Report: Law Enforcement Closing In On Heartland Breach PerpetratorSecret Service, DoJ reportedly pinpoint location of cybercriminal outside North America
The Secret Service has identified the prime suspect in the Heartland Payment Systems security breach, and the case has been turned over to the U.S. Department of Justice, according to a news report issued today.
Citing a source "close to the investigation," the trade publication Storefront Backtalk is reporting that law enforcement is closing in on the Heartland data thieves. The publication's source did not provide any additional information, but said the perpetrator's location has been "pinpointed" outside North America.
Heartland, which on Tuesday disclosed a massive data breach that potentially affects more than 100 million credit card transactions, did not make a statement about the law enforcement efforts, but it did issue a new statement on the case earlier today.
The statement from Robert Carr, founder, chairman, and CEO of Heartland Payment Systems, suggests the payment processing company might have found the problem sooner if there had been more sharing of security information among the companies in the market.
"I have talked to many payments leaders who are also concerned about the increasing success and frequency of cybercrime attacks," Carr said. "Up to this point, there has been no information sharing, thus empowering cybercriminals to use the same or slightly modified techniques over and over again. I believe that had we known the details about previous intrusions, we might have found and prevented the problem we learned of last week."

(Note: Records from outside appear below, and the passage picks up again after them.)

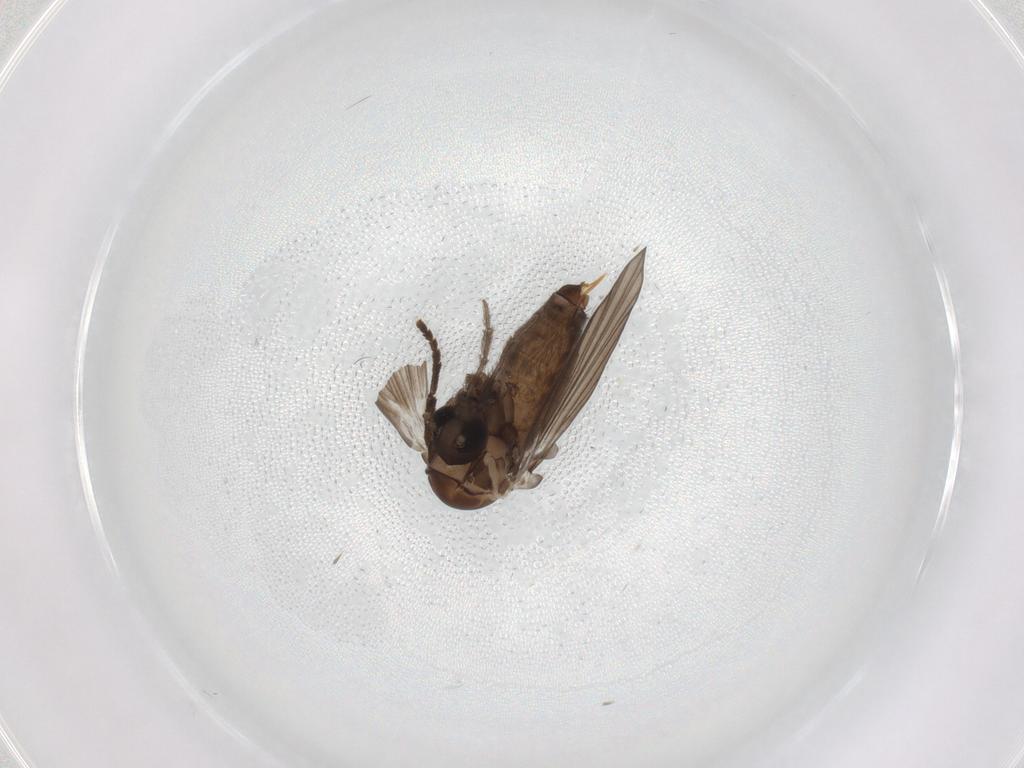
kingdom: Animalia
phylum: Arthropoda
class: Insecta
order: Diptera
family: Psychodidae
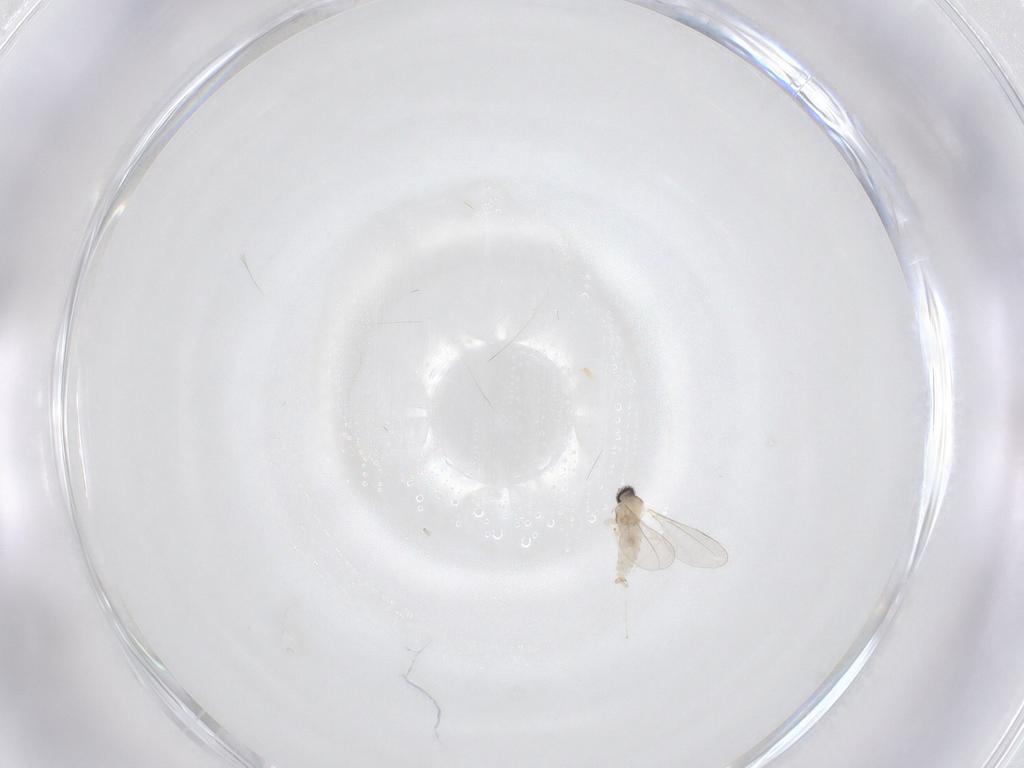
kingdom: Animalia
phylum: Arthropoda
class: Insecta
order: Diptera
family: Cecidomyiidae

Heartland's goal is to turn this event into something positive, Carr said. "Just as the Tylenol crisis engendered a whole new packaging standard, our aspiration is to use this recent breach incident to help the payments industry find ways to protect its data -- and, therefore, businesses and consumers -- much more effectively."
Heartland's organization has "called on" more than 150,000 of its customers in the past three days, and has signed up 400 new merchants since the breach was disclosed, Carr said. As of 4 p.m. ET today, the company's stock was on the rise.
Many experts continue to speculate on why it took so long for Heartland to identify and disclose the breach. According to the Storefront Backtalk report, the payment processor revealed the breach was first discovered in late October or early November, whereas previous statements indicated that it was only in the fall. The company has had two outside forensics teams and the Secret Service working on the problem for more than two months, and yet the "sniffer" software used to collect the data was located only last week.
"It will be interesting to see how this incident pans out," says Rob Rachwald, Fortify's director of product marketing. "Our best guess is that the software was either installed by a sleeper, a rogue employee working inside the firm who passed the usual vetting procedures, or a direct systems attack followed by the insertion of a custom application on the processor's IT resources.
"The $64,000 question, of course, is whether Heartland and the U.S. Secret Service will reveal the actual modus operandi of the fraudsters. I somehow think this will not happen."
According to the news report, a Heartland spokesman did reveal that the sniffer software was "inactive" when it was finally discovered by the forensics experts. The spokesman did not say whether the software was inoperative, or simply dormant and waiting to be called on again by the criminals.
Other industry experts say the Heartland incident is a referendum on disclosure laws and on the Payment Card Industry Data Security Standard (PCI DSS), both of which were in effect at Heartland, but did not prevent the breach or the delay in reporting it.
"Congress needs to pass a data breach notification law that better protects consumer identities through stronger data security standards with strong encryption," says Bill Conner, president and CEO of data security vendor Entrust.